Trecho do texto:
* * *

A Câmara dos Deputados aprovou um projeto que cria a Política Nacional de Minerais Críticos e Estratégicos e autoriza a criação de um fundo garantidor privado de até R$ 5 bilhões para estimular a mineração e o beneficiamento desses recursos no país.
O fundo, com participação da União limitada a R$ 2 bilhões, visa facilitar o acesso ao crédito para empresas do setor mineral, sem garantia do poder público. A proposta também prevê um crédito tributário de até R$ 1 bilhão por ano, entre 2030 e 2034, para empresas que investirem na transformação dos minérios.
O Brasil possui a segunda maior reserva mundial de terras raras, com cerca de 21 milhões de toneladas, além de ser líder em nióbio e um dos maiores em níquel e grafita. Esses minerais são essenciais para tecnologias como baterias de veículos elétricos, turbinas eólicas e semicondutores.

* * *

Dados disponíveis:
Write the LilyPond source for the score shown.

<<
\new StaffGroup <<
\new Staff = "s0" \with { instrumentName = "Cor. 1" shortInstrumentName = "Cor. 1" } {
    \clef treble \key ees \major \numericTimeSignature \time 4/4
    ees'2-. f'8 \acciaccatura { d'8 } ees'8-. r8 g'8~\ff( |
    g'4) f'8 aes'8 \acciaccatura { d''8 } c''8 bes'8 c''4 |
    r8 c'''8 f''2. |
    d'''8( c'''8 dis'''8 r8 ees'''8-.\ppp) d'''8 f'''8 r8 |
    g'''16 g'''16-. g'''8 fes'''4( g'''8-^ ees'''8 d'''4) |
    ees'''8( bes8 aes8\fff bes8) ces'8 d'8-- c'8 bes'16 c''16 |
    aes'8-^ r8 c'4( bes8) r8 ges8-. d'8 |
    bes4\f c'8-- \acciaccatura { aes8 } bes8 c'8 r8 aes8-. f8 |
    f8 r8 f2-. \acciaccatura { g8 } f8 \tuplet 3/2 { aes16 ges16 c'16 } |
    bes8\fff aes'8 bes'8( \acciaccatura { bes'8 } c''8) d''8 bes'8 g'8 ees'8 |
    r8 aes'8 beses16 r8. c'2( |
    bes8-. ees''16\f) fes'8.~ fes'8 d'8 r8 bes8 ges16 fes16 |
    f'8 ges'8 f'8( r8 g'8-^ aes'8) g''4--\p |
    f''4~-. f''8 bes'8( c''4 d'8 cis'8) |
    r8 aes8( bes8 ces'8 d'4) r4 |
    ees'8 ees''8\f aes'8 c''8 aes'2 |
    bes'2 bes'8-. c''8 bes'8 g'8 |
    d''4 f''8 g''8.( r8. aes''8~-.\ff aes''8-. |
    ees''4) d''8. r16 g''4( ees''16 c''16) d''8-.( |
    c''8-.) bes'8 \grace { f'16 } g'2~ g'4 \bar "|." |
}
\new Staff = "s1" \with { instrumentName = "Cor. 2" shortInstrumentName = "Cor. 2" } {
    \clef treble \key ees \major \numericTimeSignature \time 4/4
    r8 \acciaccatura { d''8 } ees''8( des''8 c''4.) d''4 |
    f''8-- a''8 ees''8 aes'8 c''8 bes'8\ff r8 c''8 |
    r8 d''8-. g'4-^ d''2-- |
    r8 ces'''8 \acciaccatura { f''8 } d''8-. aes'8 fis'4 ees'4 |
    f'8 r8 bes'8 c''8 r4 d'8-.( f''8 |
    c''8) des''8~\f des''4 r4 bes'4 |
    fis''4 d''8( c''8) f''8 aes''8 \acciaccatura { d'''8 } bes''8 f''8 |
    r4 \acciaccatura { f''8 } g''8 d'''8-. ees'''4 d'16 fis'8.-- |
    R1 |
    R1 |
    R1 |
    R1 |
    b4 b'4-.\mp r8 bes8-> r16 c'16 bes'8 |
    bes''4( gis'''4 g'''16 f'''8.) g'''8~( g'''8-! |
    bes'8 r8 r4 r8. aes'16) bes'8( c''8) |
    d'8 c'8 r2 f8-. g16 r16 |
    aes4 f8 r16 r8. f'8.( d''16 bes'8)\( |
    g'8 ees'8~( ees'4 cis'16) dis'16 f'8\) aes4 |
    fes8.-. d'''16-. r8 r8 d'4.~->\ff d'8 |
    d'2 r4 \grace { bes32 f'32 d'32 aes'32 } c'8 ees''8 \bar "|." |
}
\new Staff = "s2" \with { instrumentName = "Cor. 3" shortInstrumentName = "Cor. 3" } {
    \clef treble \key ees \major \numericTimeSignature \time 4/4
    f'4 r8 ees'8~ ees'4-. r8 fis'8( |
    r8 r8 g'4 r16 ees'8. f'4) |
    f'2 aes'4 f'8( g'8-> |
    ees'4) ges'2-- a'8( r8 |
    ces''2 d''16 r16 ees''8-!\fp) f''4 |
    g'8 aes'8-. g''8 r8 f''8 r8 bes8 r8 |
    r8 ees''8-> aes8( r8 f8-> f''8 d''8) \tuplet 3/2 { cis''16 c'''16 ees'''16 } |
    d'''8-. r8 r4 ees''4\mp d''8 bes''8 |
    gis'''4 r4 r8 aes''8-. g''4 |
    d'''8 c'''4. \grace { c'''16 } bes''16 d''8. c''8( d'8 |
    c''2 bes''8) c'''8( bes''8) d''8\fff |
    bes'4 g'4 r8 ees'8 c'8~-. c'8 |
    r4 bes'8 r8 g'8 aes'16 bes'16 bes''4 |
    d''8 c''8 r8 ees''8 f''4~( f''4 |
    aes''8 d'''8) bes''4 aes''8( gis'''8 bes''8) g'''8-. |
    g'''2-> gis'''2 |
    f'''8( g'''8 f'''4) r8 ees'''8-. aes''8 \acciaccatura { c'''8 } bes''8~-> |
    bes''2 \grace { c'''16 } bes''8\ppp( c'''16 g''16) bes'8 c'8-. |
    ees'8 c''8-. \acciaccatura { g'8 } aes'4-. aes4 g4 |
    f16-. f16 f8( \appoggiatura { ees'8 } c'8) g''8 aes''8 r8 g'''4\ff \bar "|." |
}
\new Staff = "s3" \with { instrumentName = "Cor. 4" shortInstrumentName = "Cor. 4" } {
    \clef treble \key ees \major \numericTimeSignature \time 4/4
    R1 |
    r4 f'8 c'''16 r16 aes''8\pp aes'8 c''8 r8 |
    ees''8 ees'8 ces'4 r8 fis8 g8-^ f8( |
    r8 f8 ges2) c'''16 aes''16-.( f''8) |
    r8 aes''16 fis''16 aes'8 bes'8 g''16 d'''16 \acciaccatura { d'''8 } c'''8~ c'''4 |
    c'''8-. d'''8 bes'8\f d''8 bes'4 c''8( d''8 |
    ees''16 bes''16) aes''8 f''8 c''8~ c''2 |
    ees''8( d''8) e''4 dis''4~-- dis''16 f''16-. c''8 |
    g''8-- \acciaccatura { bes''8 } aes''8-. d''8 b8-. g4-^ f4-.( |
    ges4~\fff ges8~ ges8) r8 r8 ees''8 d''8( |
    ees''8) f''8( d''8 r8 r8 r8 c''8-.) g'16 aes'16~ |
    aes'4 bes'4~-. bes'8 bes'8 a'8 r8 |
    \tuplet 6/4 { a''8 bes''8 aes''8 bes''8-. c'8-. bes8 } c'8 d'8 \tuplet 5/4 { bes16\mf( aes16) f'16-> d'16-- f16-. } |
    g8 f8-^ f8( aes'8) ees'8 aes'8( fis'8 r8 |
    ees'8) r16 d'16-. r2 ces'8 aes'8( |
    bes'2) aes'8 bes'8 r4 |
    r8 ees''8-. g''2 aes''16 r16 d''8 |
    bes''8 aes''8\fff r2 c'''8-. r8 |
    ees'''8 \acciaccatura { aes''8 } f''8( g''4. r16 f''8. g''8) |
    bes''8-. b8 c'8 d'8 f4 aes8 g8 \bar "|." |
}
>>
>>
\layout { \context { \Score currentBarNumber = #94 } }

* * *

Instruções:
- 1) No texto sobre minerais críticos, qual é o limite da participação da União no fundo garantidor?
- 2) Reproduza, do texto sobre minerais críticos, o trecho que começa em "A Câmara dos" e segue até "recursos no país.".
- 3) Retome o texto sobre minerais críticos e continue-o a partir do ponto em que ele termina.

Respostas por item:
- 1) R$ 2 bilhões.

- 2)
A Câmara dos Deputados aprovou um projeto que cria a Política Nacional de Minerais Críticos e Estratégicos e autoriza a criação de um fundo garantidor privado de até R$ 5 bilhões para estimular a mineração e o beneficiamento desses recursos no país.

- 3)
O projeto cria ainda um conselho ligado à Presidência da República para coordenar a política de minerais críticos, homologar vendas de mineradoras e acompanhar contratos que possam afetar a segurança econômica do país. Também estabelece prioridades para leilões de áreas com potencial mineral.
A aprovação ocorreu na véspera do encontro entre os presidentes Lula e Donald Trump, onde o tema deve ser discutido. O projeto agora segue para análise no Senado e, se aprovado, será enviado para sanção presidencial.
Apesar do apoio do governo e parte da oposição, críticas foram feitas por parlamentares que alertam para o risco de o Brasil continuar exportando minerais sem agregar valor industrial, defendendo maior controle estatal sobre o setor.